A versão própria de Carnap do empirismo lógico tem ainda um traço adicional decisivo. Carnap sustenta que a distinção mais fundamental dentre tais distinções, a distinção entre verdadeiro e o falso, é sempre traçada relativamente a algum arcabouço linguístico. [...] Muito grosseiramente, Quine aceita o núcleo empirista desse conjunto de ideias, mas se detém frente às várias modificações propostas. Quais são suas objeções a essas modificações? Para responder a essa questão, temos que considerar inicialmente a forma peculiar que assume seu empirismo. [...] Certamente, os cientistas naturais recorrem à experiência sensorial para justificarem suas descobertas, como devem fazer se o empirismo for correto e suas descobertas tiverem alguma pretensão ao título de conhecimento. Mas o empirismo não acarreta que suas descobertas tenham alguma pretensão ao título de conhecimento, menos ainda que tenham uma pretensão exclusiva. [...] Portanto, o próprio empirismo é uma teoria testável. Não é parte de alguma propedêutica filosófica para investigação científica. Para Quine, não há tal coisa. [...] nada há que distancie manifestamente a perspectiva de Quine seja positivismo lógico em geral, seja do positivismo lógico de Carnap, em particular. Tanto sua perspectiva como a do positivismo lógico são adornos do empirismo. Certo, são adornos diferentes. Mas não vimos ainda nada que os ponha em conflito entre si. O positivismo lógico partilha com Quine o respeito pela ciência. [...]

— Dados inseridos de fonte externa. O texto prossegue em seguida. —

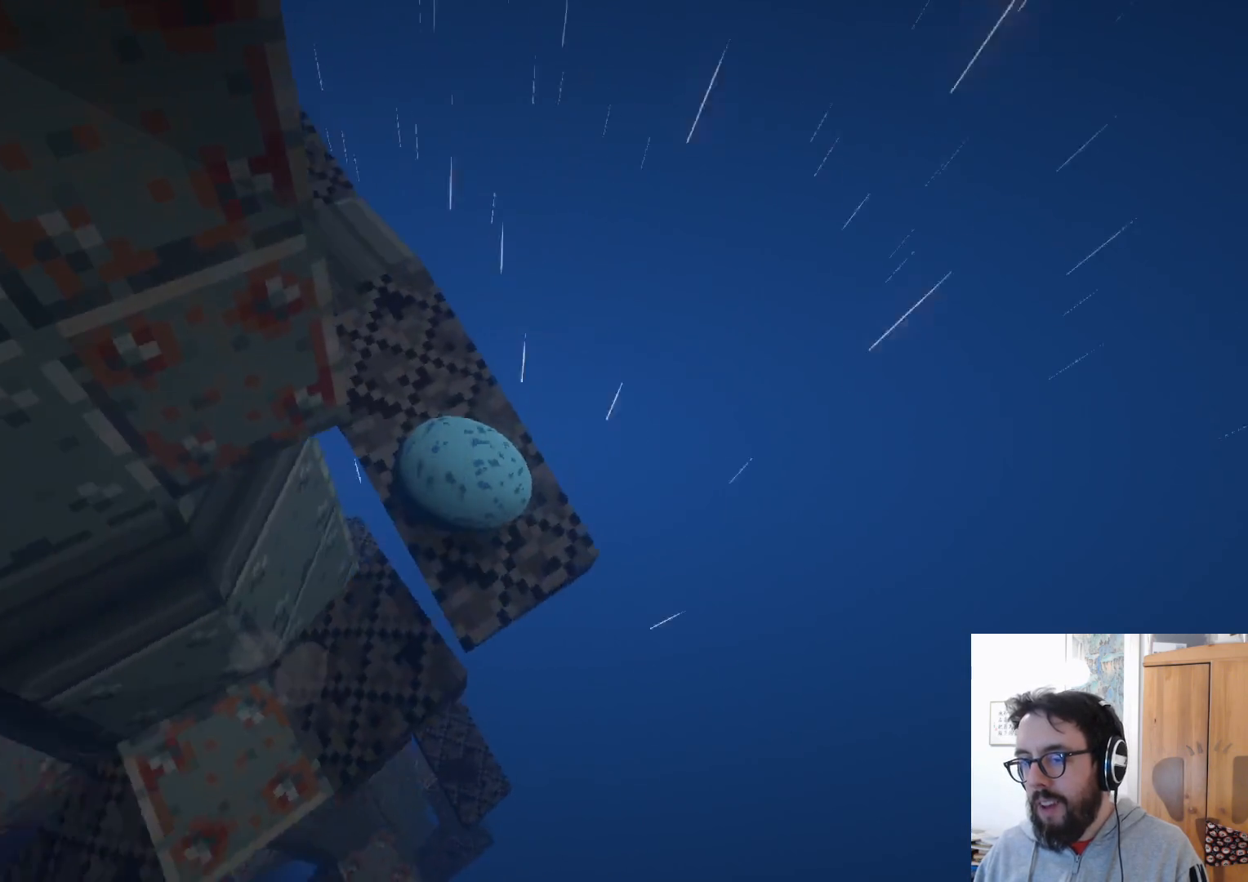
{"buttons": [], "left_stick": "center", "right_stick": "center", "events": [[133, "right_stick", "up-left"], [200, "left_stick", "center"], [283, "right_stick", "center"]]}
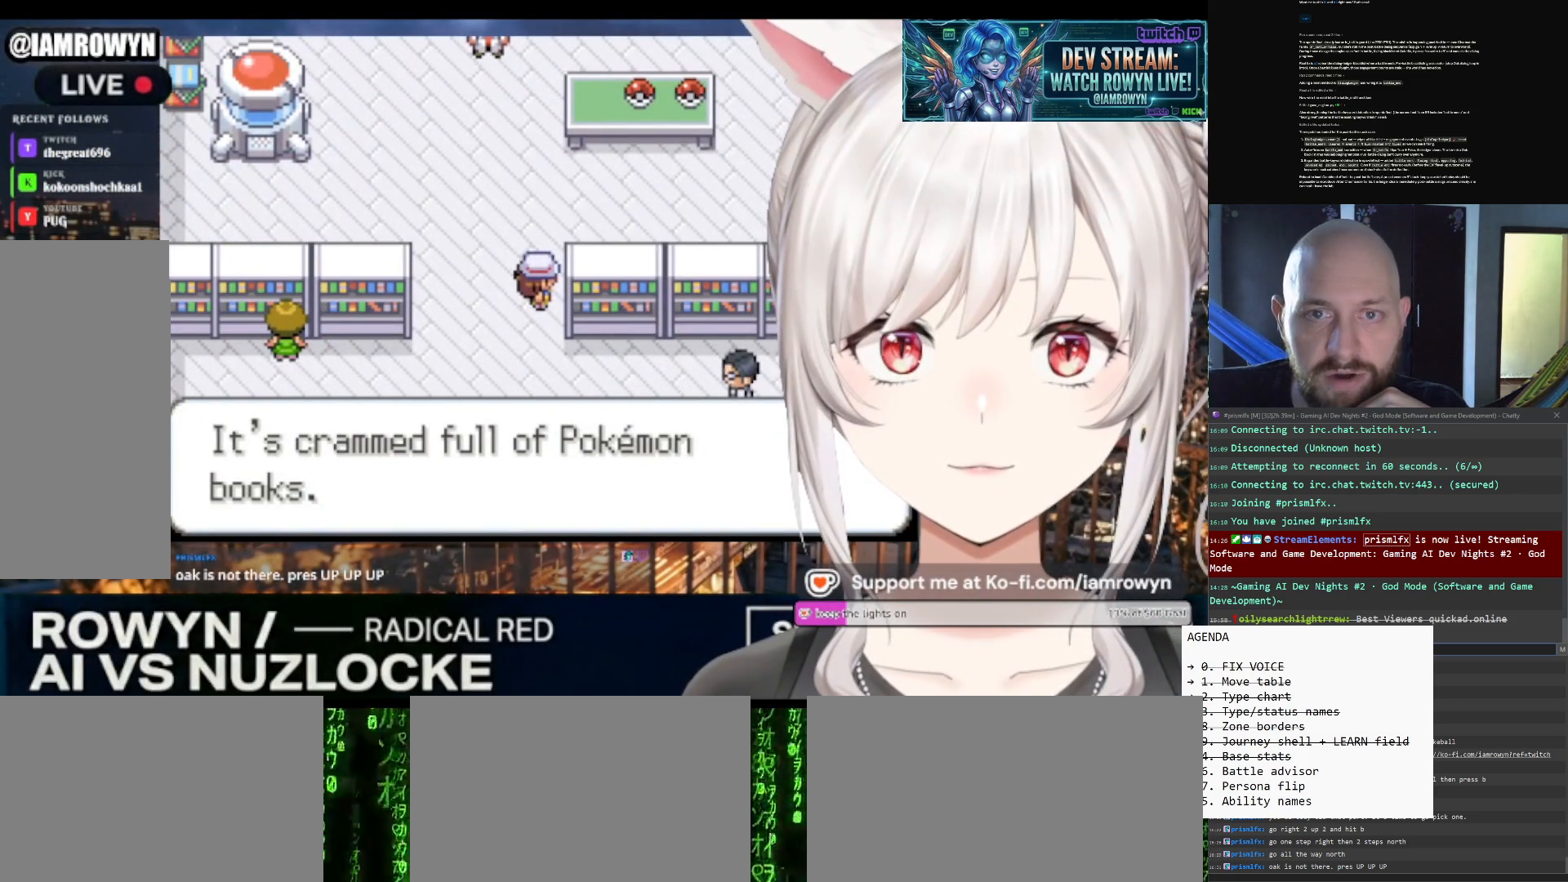
Gameplay with a controller (Nintendo layout); each line is a JSON object with the inputs held at the frame after it. "events" lists button and stick changes between this image and that frame as [ms after this image, input, new state], when the widget could be followed in between. Not read: L3 R3.
{"buttons": ["A"], "events": []}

Assim, o fato de a agronomia, como ciência que produz conhecimento por base experimental, com premissas inicialmente empíricas, não tem demérito, diante das perspectivas de filósofos modernos como Quine, em seu empirismo sem dogmas e por uma explicação unificada da atividade científica (Bastos & Candiotto, 2008, p.155-216). Não assumindo assim um indutivismo ingênuo, como apontado por Chalmers (1993), em que a ciência começa com a observação e, apresenta problemas. Mas no outro extremo, a ciência agronómica não pode ser a “dona da verdade”, pois assim a ciência pode virar um mito, e como aponta Alves (2006, p.10), “todo o mito é perigoso, porque induz o comportamento e inibe o pensamento. Esse é um dos resultados engraçados (e trágicos) da ciência”. Nesse sentido, Chalmers (1994, p.98) propõe uma defesa do experimento (empiria) contra o ataque dos céticos, em que:

[...] os resultados experimentais determinados pela maneira como o mundo funciona e não pelos pontos de vista teóricos dos experimentadores é que proporciona a possibilidade de testar-se a teoria em relação ao mundo. Isso não quer dizer que se obtenha com facilidade resultados significativos, também não é uma negação de que o significado dos resultados experimentais seja as vezes ambíguo e nem uma exigência de que sejam infalíveis. Estou argumentando contra o relativismo cético, não contra o falibilismo. A meta de produzir resultados experimentais objetivos, significativos e sem ambiguidades é um problema bastante sério. Embora a priori não existam garantias de que essa dificuldade venha a ser resolvida, a história e a prática da ciência mostram que isso geralmente é possível.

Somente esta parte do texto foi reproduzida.